EXERCISE INSTRUCTIONS
Copy the listing below line for line, leaving out the pictures.

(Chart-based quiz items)

= = = =

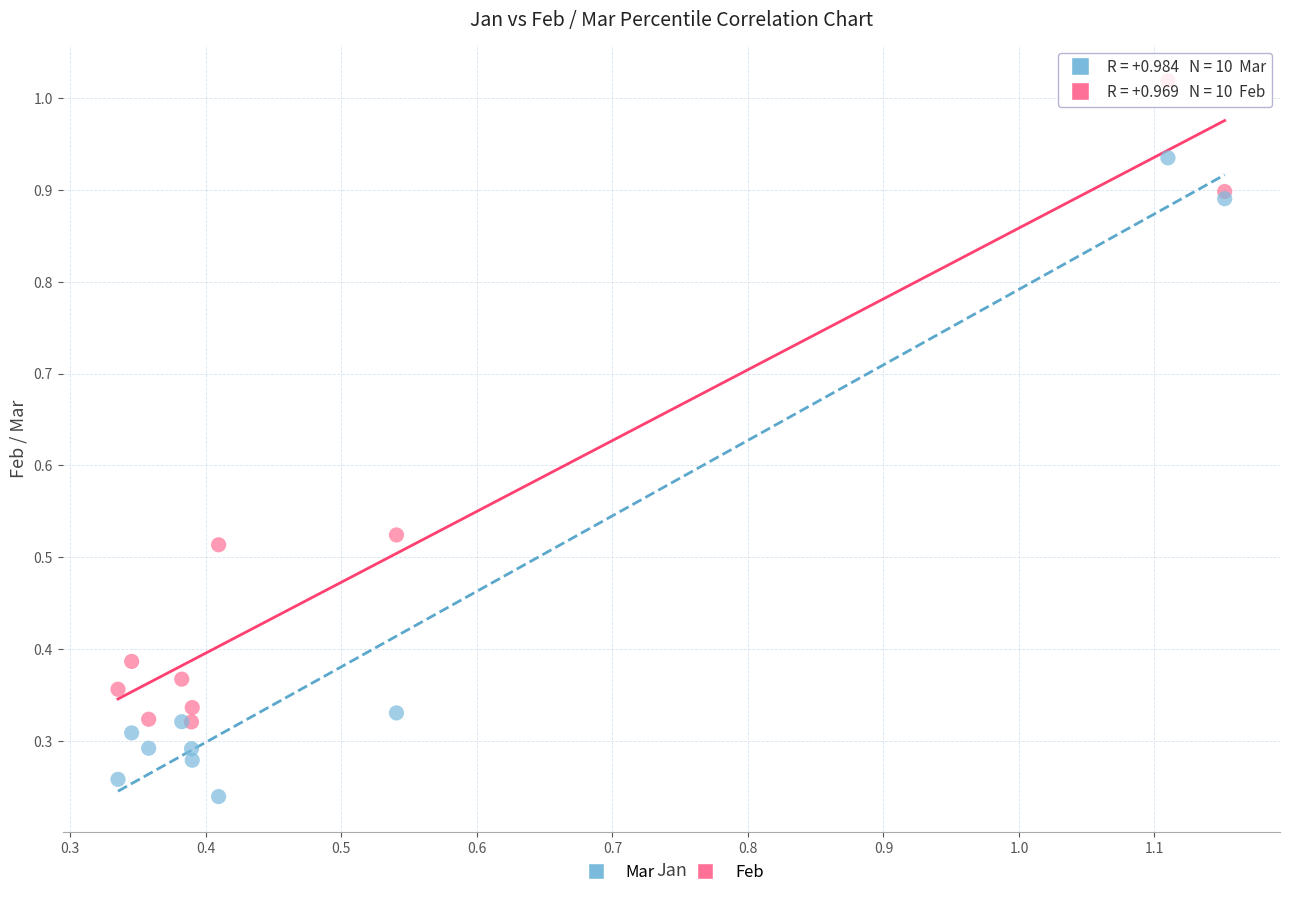

What are all the series names shown in the legend?

Mar, Feb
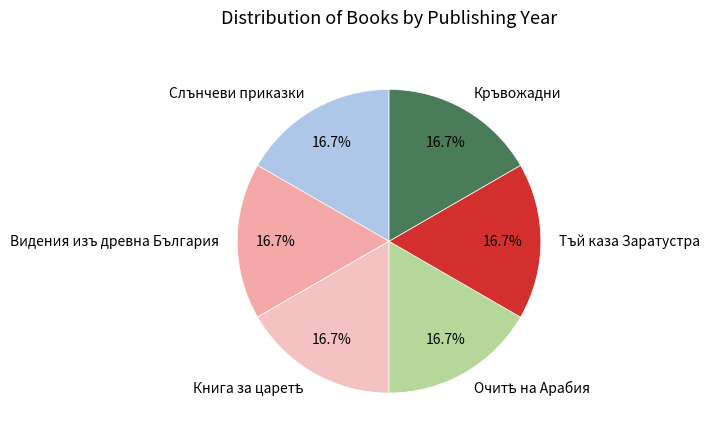

Does any single category account for the majority?

No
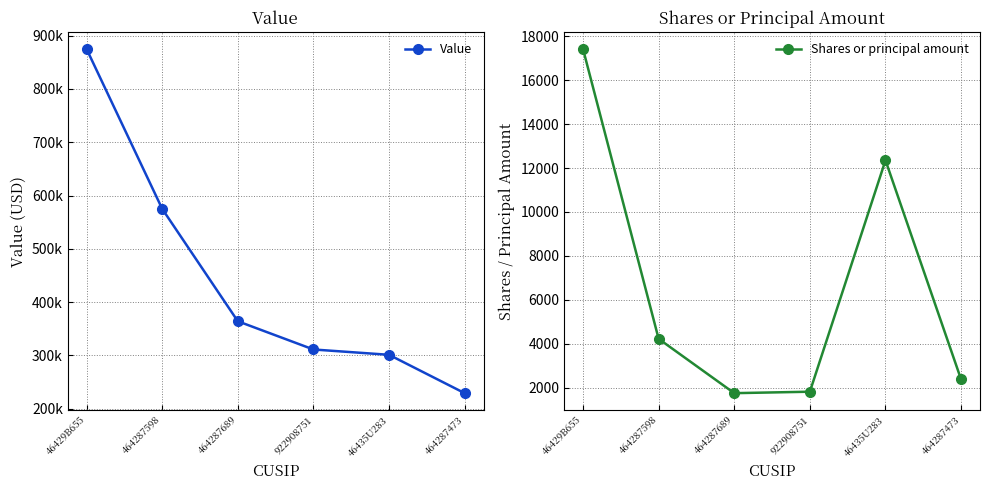

What is the minimum value for Shares or principal amount?

1756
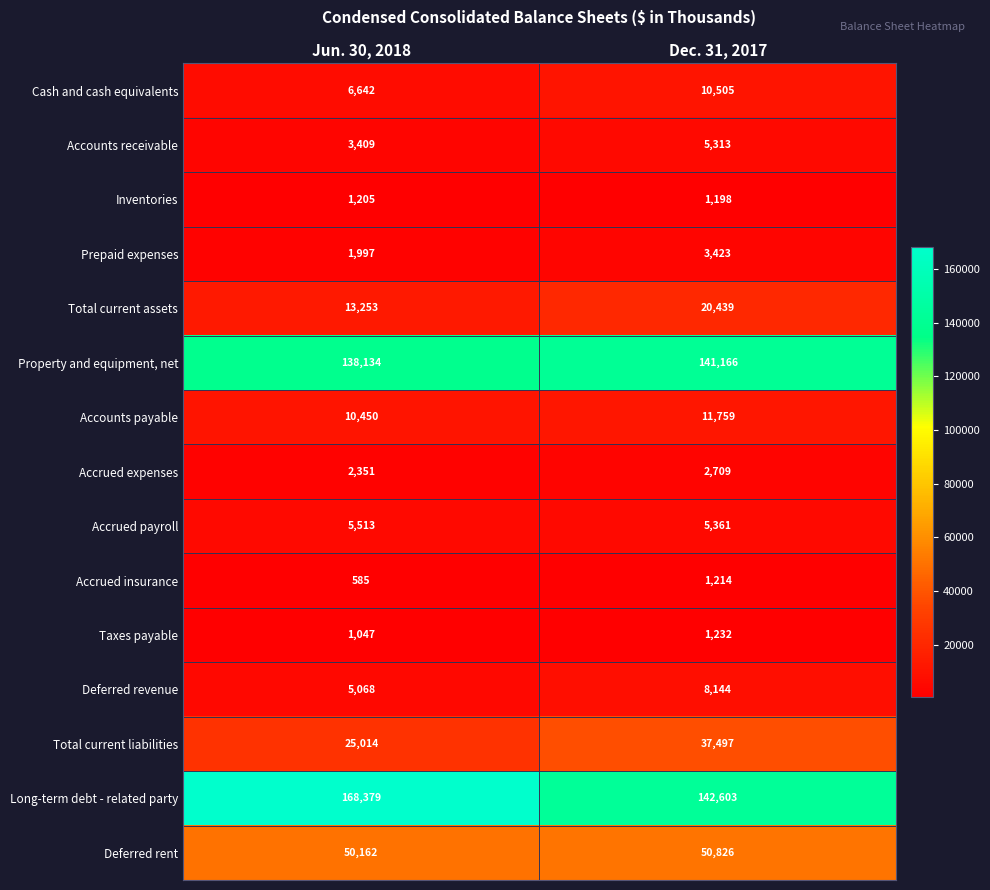

Which category has the highest value in the Prepaid expenses series?

Dec. 31, 2017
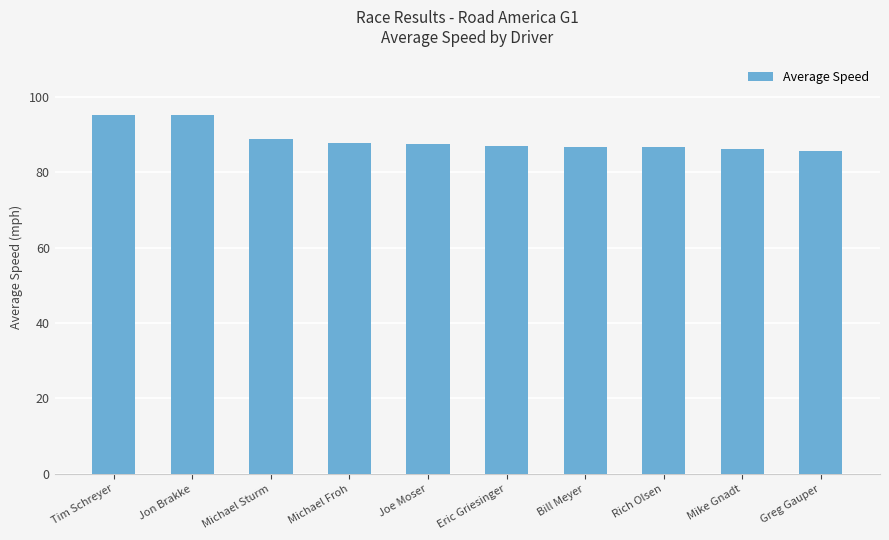

The chart shows a value of 87.9 at Michael Froh. True or false?

True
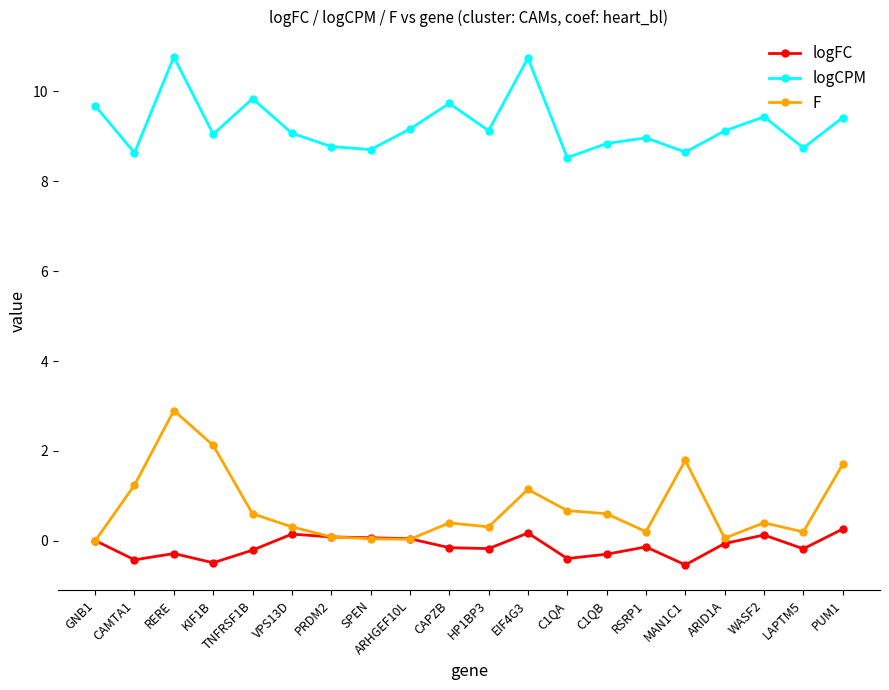

What value does the F series have at KIF1B?

2.1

= = = =

ANSWER SPACE
What are all the series names shown in the legend?

Mar, Feb

Does any single category account for the majority?

No

What is the minimum value for Shares or principal amount?

1756

Which category has the highest value in the Prepaid expenses series?

Dec. 31, 2017

The chart shows a value of 87.9 at Michael Froh. True or false?

True

What value does the F series have at KIF1B?

2.1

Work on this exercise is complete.